Einen Fehler darf man aber keinesfalls machen – und er ist enorm naheliegend: Regelmässig den Schwächsten rauswerfen. Auch wenn der eine Java-Programmierer regelmässig schwächere Leistungen als der Kollege und der eine Chef regelmässig schwächere Leistungen als der Co-Chef zeigt, dürfen sie nicht auf der Abschussliste stehen. Die Folgen auf das Betriebsklima wären verheerend – in einer Gruppe aus zwei oder mehr Personen ist immer (!!!) einer der Schwächere und die Abschussregel wird spätestens nach dem zweiten Abschuss jeder durchschaut haben.

Also einfach konstant schlechte Leistung tolerieren?

Selbstverständlich nicht. Jedenfalls nicht in der Privatwirtschaft. (In anderen Organisationsformen habe ich die Personalentwicklungsstrategien noch nicht verstanden.)

Worauf es ankommt: Laufende Verbesserung erreichen. Durch eigenes Bemühen als Mitarbeiter, ein besserer Java-Programmierer zu werden und als Chef, ein besserer Projektmanager/ Kundenbetreuer zu werden. Und durch Kommunikation zwischen Chefs und Mitarbeitern über genau dieses Thema. Ohne Schuldzuweisungen – sondern konstruktiv. Und durch gemeinsame Anstrengung.
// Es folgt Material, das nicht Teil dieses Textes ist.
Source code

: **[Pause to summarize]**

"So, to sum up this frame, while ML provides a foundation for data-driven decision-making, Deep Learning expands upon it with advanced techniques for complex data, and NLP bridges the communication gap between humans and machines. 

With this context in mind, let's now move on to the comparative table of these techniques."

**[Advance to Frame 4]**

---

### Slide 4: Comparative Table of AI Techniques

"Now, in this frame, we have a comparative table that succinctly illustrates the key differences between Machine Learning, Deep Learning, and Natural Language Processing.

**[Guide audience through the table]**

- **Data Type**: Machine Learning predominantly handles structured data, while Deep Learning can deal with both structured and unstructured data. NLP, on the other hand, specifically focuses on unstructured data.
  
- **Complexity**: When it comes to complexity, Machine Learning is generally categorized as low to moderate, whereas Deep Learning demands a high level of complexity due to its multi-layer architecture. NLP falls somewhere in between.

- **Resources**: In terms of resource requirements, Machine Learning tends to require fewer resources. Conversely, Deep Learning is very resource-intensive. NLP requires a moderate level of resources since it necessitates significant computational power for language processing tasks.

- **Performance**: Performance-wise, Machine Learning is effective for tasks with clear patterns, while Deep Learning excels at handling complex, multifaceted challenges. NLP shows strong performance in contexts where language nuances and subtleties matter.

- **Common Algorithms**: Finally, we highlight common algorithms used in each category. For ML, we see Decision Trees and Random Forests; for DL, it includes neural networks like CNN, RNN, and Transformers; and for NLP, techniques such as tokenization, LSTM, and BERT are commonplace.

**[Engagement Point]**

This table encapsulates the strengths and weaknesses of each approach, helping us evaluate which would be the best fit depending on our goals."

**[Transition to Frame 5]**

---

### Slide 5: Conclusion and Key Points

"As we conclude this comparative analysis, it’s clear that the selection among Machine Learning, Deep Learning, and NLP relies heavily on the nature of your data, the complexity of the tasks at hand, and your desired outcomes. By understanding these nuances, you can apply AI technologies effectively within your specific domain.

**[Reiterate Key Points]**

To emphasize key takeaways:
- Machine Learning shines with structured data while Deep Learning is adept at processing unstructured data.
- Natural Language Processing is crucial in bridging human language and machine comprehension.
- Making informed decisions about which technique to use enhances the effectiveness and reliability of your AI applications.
Wenn die Mitarbeiter erkennen, dass auch die Chefs noch üben, ist nichts verloren sondern viel gewonnen.

Und wenn alle bemerken, wie sie laufend besser werden…hat ein Unternehmen alle Voraussetzungen, ein echter Champion zu werden.

„Nehmen Sie die Menschen, wie sie sind, es gibt nämlich keine anderen.“ soll Konrad Adenauer gesagt haben. Das sehe ich auch so.

geniale Produkte

Samstag, März 7th, 2009

Ich bin ja immer auf der Suche nach Ideen, wie man gute Produkte erfindet.
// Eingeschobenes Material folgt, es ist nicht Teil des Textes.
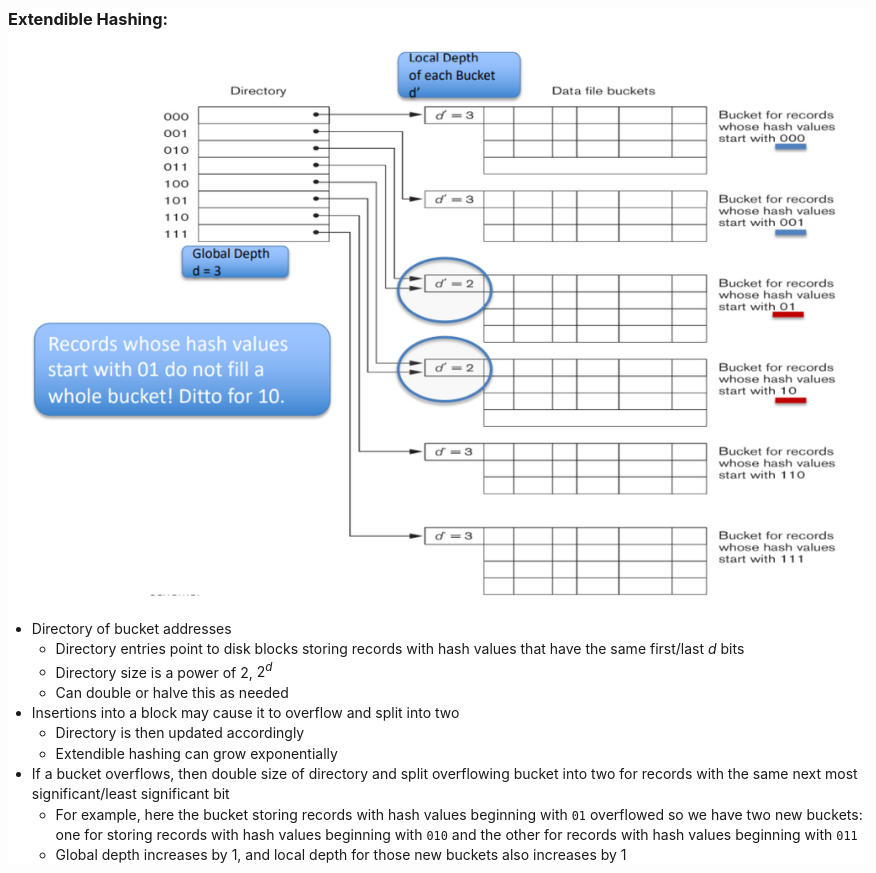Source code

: ### Extendible Hashing:

![extendible-hashing](./images/extendible-hashing.PNG)

* Directory of bucket addresses
    * Directory entries point to disk blocks storing records with hash values that have the same first/last $d$ bits
    * Directory size is a power of 2, $2^d$
    * Can double or halve this as needed
* Insertions into a block may cause it to overflow and split into two
    * Directory is then updated accordingly
    * Extendible hashing can grow exponentially
* If a bucket overflows, then double size of directory and split overflowing bucket into two for records with the same next most significant/least significant bit
    * For example, here the bucket storing records with hash values beginning with `01` overflowed so we have two new buckets: one for storing records with hash values beginning with `010` and the other for records with hash values beginning with `011`
    * Global depth increases by 1, and local depth for those new buckets also increases by 1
In meinen Seminaren zum Businessplan-Wettbewerb habe ich das „Produktchen“ erfunden. Wer dabei war weiss, was ich damit meine.

Das hier ist auch nicht schlecht – gefunden in der Preisliste von Dell:

Inventar Aufkleber (Business Support Etikett), „Mac Adresse, Service Tag, System Typ, Versand Datum und ihre Bestellnummer“, 9,00 Euro

(Die zahlreichen Rechtschreibfehler habe ich dringelassen, um die Echtheit nicht zu verfälschen!)